Selected extract »
Schemes supporting AI innovation in India provide early financial backing for prototype development, helping bridge the gap between research and venture funding. However, these funding pools are often limited, creating gaps in sustained support.

At the pre-seed stage, startups typically raise ₹1 crore to ₹5 crore from angel investors and micro-VCs. Funding decisions at this stage are driven by technical feasibility, early validation through design partners, and the clarity of the problem being solved.

At the seed stage (₹5 crore to ₹20 crore), investors look for stronger signals—working prototypes, pilot deployments, and early customer traction. Increasingly, VCs are also evaluating the presence of a “data moat” and alignment with India’s digital public infrastructure when making investment decisions.

What Deep Tech VCs Scrutinise

Unlike SaaS-focused investing, deep tech vc in India goes beyond growth metrics to evaluate scientific and technical defensibility. Investors typically assess startups across the following dimensions:

Factor

Key Criteria

Why It Matters

Team

Strong technical background, research expertise

Builds credibility in high-risk innovation

Tech Moat

Proprietary datasets, patents, efficiency gains

Ensures sustained competitive advantage

Market

Large addressable opportunity in key sectors

Aligns with long-term enterprise demand

Traction

Pilot projects, early revenue signals

Demonstrates commercial viability

Risks

Regulatory barriers, compute access, scalability

Requires clear mitigation strategies

Ecosystem alliances are also playing a role in shaping this evaluation process, with increased emphasis on areas such as edge AI, applied intelligence, and real-world deployment.

Navigating Later Stages

As startups move into Series A and beyond (₹50 crore to ₹200 crore), the bar rises significantly. Investors expect clear evidence of commercialisation—typically in the form of revenue-generating pilots, repeat customers, and scalable deployment models.

Material supplied »

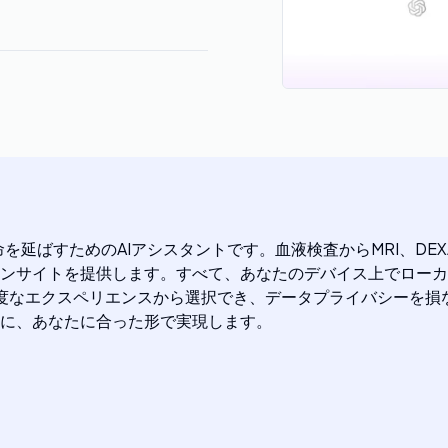
命を延ばすためのAIアシスタントです。血液検査からMRI、DEX
ンサイトを提供します。すべて、あなたのデバイス上でローカ
高度なエクスペリエンスから選択でき、データプライバシーを損な
に、あなたに合った形で実現します。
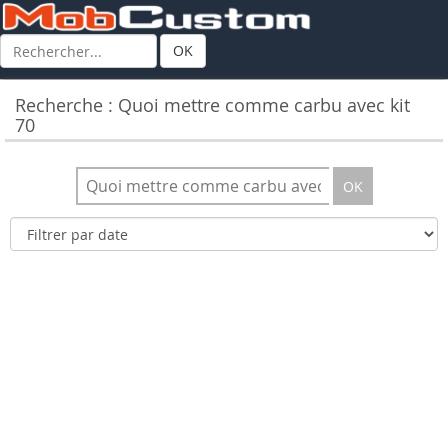
OK
Recherche : Quoi mettre comme carbu avec kit
70
OK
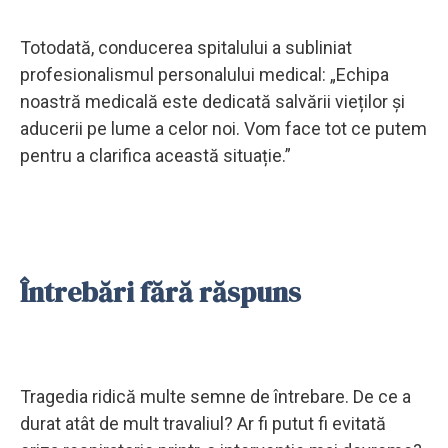
Totodată, conducerea spitalului a subliniat
profesionalismul personalului medical: „Echipa
noastră medicală este dedicată salvării vieților și
aducerii pe lume a celor noi. Vom face tot ce putem
pentru a clarifica această situație.”
Întrebări fără răspuns
Tragedia ridică multe semne de întrebare. De ce a
durat atât de mult travaliul? Ar fi putut fi evitată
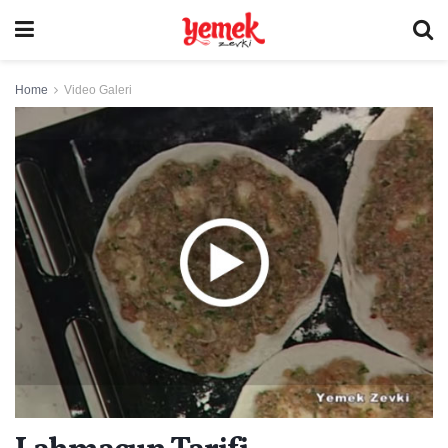
Home
Video Galeri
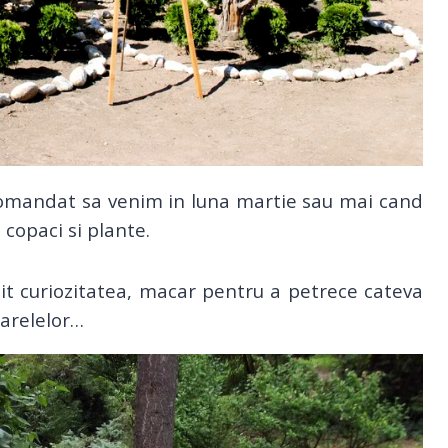
comandat sa venim in luna martie sau mai cand
e copaci si plante.
nit curiozitatea, macar pentru a petrece cateva
sarelelor…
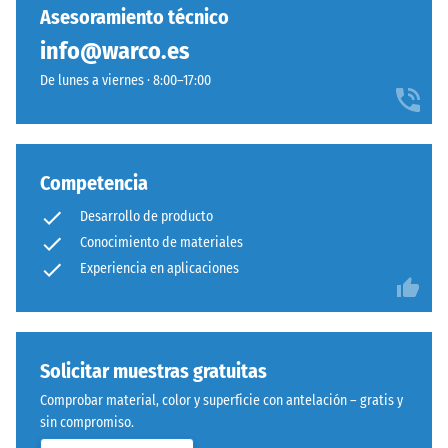
entre
Asesoramiento técnico
600
info@warco.es
Instalación
y
–
1250
De lunes a viernes · 8:00–17:00
Procesado
kg/m³.
–
Para
Montaje
representar
claramente
Competencia
la
Sistema
Desarrollo de producto
densidad
con
Conocimiento de materiales
aparente
dentado
de
Experiencia en aplicaciones
ondulado
un
y
producto
redondeado
específico,
idéntico
WARCO
Solicitar muestras gratuitas
a
utiliza
modelo
Comprobar material, color y superficie con antelación – gratis y
una
4035,
sin compromiso.
escala
pero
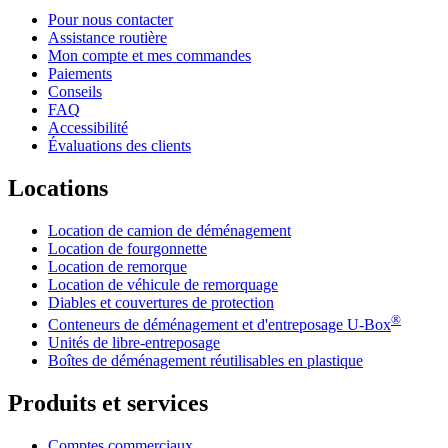
Pour nous contacter
Assistance routière
Mon compte et mes commandes
Paiements
Conseils
FAQ
Accessibilité
Évaluations des clients
Locations
Location de camion de déménagement
Location de fourgonnette
Location de remorque
Location de véhicule de remorquage
Diables et couvertures de protection
®
Conteneurs de déménagement et d'entreposage
U-Box
Unités de libre-entreposage
Boîtes de déménagement réutilisables en plastique
Produits et services
Comptes commerciaux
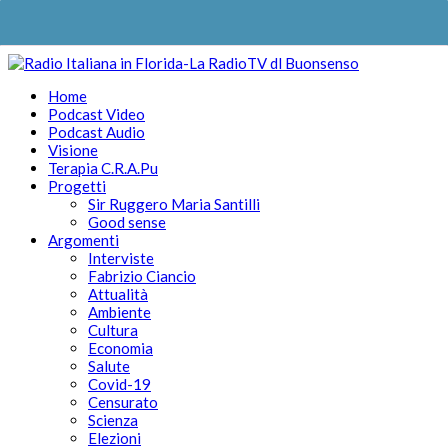
Home
Podcast Video
Podcast Audio
Visione
Terapia C.R.A.Pu
Progetti
Sir Ruggero Maria Santilli
Good sense
Argomenti
Interviste
Fabrizio Ciancio
Attualità
Ambiente
Cultura
Economia
Salute
Covid-19
Censurato
Scienza
Elezioni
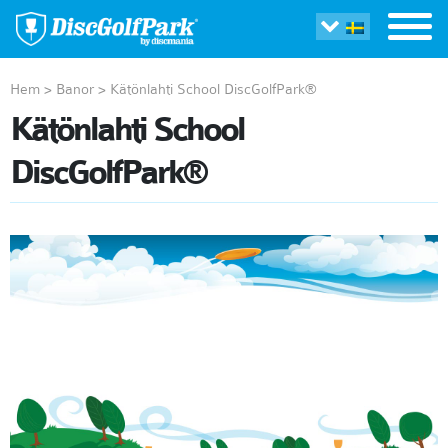
Hem
>
Banor
>
Kätönlahti School DiscGolfPark®
Kätönlahti School
DiscGolfPark®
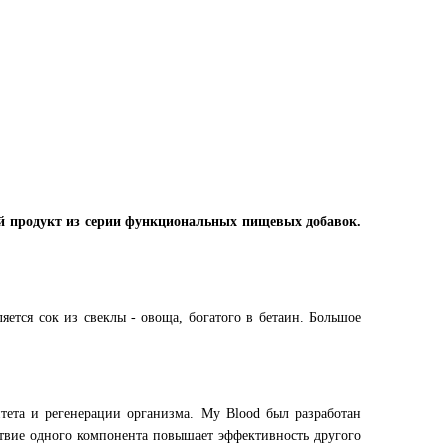
ой продукт из серии функциональных пищевых добавок.
ется сок из свеклы - овоща, богатого в бетаин. Большое
ета и регенерации организма. My Blood был разработан
йствие одного компонента повышает эффективность другого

Activity 1 » Can you render this sentence from the excerpt on AI startup funding in India into Spanish: "At the pre-seed stage, startups typically raise ₹1 crore to ₹5 crore from angel investors and micro-VCs."
Activity 2 » In the excerpt on AI startup funding in India, what funding range is given for Series A and beyond?
Activity 3 » Could you echo the part of the excerpt on AI startup funding in India starting with "Ecosystem alliances are" and going on through "and real-world deployment."?
The material stands apart from the excerpt on AI startup funding in India.

Answer section 1 » En la etapa presemilla, las startups suelen recaudar entre ₹1 crore y ₹5 crore de inversores ángeles y micro-VC.

Answer section 2 » ₹50 crore to ₹200 crore.

Answer section 3 »
Ecosystem alliances are also playing a role in shaping this evaluation process, with increased emphasis on areas such as edge AI, applied intelligence, and real-world deployment.